**Extrait du texte**:
◆ ◆ ◆ ◆ ◆
Nous les avons appelés quotidiennement. Ils nous ont raconté leurs luttes et la répression subie chaque jour. Nous les avons renseignés sur les manifestations et les rassemblements à venir. Ils nous ont dicté leurs tracts et leurs revendications. Nous les avons mis en contact avec des journalistes. Nous leur avons lu les articles parus dans la presse. Nous avons échangé sur les manières d’échapper à une expulsion.
Durant les moments de calme relatif, ils nous ont parlé du quotidien du centre, de son organisation, des conditions d’enfermement, du comportement de la police, etc. Pendant plusieurs mois, une dizaine d’entre nous s’est relayée pour téléphoner à une quarantaine de retenus. Au départ, les témoignages étaient uniquement publiés sur des listes et des sites militants. Mais très vite, ils ont été repris par de nombreux journaux.
◆ ◆ ◆ ◆ ◆
**Entrées fournies**:
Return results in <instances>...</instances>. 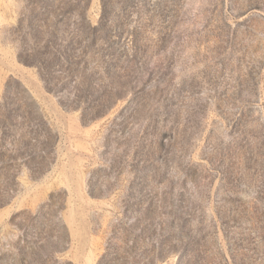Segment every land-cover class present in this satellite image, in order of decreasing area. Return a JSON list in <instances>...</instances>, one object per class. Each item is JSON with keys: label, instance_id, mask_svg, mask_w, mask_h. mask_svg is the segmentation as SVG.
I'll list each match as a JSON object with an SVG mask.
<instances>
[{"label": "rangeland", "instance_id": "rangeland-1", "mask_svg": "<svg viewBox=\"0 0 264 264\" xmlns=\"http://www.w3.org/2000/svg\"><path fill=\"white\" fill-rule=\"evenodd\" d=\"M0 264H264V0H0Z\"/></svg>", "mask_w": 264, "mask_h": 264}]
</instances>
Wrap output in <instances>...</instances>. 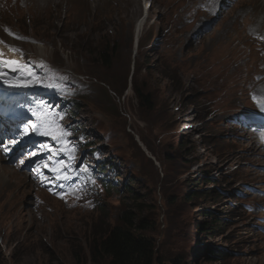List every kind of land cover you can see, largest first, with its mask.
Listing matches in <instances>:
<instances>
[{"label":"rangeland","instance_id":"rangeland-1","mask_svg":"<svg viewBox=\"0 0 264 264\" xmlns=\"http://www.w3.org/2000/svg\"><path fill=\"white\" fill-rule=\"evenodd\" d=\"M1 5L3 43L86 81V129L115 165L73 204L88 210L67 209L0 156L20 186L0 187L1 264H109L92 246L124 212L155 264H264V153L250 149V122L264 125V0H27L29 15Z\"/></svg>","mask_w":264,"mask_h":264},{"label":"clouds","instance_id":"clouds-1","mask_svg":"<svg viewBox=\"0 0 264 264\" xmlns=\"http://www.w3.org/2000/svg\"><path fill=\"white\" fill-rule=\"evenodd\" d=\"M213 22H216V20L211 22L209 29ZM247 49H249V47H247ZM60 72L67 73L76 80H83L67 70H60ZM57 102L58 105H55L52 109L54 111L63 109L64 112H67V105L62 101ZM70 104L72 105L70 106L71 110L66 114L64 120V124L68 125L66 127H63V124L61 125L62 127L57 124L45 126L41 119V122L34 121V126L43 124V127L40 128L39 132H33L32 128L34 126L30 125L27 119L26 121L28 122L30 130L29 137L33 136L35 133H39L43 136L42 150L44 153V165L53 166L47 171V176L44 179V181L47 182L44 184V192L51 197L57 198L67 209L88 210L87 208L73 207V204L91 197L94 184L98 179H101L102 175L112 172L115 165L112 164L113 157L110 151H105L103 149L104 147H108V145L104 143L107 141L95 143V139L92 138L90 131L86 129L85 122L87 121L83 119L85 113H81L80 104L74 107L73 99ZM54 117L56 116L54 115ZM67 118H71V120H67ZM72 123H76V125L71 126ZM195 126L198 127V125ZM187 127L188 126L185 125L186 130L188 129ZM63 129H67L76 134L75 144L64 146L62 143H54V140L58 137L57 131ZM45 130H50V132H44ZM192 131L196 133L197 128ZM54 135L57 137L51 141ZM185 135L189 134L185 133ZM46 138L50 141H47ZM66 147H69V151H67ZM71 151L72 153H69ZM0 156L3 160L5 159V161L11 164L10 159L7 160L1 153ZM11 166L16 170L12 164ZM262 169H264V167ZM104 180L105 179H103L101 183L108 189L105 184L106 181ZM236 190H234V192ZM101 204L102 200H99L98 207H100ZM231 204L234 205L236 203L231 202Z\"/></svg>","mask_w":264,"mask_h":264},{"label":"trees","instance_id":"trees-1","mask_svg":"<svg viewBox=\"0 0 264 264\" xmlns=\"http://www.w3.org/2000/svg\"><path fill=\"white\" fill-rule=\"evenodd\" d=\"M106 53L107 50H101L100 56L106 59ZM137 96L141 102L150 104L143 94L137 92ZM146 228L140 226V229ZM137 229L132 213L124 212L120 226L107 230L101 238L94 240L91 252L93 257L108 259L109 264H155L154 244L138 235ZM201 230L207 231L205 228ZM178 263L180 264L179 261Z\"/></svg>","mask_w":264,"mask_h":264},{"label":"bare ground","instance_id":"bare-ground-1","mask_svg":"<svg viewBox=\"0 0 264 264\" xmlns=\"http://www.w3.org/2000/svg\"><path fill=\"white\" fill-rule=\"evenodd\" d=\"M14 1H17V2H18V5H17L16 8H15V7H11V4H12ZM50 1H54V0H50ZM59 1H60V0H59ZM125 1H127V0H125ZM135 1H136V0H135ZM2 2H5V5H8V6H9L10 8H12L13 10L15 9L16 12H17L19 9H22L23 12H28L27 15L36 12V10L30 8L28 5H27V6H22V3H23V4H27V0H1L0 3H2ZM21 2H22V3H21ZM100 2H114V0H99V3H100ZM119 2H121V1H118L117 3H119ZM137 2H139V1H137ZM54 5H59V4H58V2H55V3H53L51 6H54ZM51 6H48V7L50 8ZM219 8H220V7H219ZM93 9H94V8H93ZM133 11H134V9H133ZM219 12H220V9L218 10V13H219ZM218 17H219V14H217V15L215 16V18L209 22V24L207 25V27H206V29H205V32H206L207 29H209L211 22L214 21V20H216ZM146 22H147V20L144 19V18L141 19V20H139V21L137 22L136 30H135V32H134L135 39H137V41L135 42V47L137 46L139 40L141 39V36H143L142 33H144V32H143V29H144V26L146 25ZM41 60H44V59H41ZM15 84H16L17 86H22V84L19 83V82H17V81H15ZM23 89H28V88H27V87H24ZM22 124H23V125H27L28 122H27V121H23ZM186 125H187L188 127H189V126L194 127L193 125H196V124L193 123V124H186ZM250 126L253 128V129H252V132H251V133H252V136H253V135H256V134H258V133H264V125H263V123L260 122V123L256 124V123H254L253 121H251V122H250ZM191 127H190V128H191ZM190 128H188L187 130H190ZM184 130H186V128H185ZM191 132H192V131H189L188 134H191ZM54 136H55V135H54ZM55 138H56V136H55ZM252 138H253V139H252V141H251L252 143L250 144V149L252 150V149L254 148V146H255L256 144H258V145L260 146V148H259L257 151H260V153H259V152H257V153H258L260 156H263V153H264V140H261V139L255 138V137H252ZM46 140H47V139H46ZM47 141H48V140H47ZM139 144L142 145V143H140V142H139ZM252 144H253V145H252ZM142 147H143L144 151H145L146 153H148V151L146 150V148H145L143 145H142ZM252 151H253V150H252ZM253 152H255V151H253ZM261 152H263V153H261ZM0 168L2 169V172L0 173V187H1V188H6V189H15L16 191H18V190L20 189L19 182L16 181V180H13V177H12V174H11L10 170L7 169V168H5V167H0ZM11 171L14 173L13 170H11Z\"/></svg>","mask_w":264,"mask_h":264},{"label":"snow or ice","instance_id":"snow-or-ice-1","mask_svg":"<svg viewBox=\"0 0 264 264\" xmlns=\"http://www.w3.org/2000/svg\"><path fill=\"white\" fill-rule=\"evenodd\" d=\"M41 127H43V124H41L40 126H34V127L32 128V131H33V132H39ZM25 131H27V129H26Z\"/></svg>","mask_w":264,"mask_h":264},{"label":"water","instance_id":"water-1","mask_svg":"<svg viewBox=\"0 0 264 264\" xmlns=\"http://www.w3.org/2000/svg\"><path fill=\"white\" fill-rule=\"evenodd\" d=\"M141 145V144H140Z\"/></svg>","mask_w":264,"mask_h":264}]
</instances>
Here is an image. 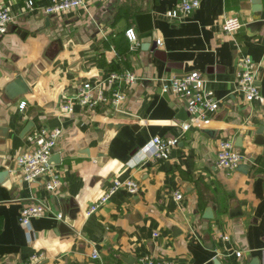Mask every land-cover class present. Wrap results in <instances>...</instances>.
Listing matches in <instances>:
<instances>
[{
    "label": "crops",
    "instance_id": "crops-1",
◆ ◆ ◆ ◆ ◆
**Consigne**:
D'après l'extrait du texte, combien de personnes se sont relayées pendant plusieurs mois pour téléphoner aux retenus ?

**Réponse**:
Une dizaine de personnes se sont relayées pour téléphoner à une quarantaine de retenus.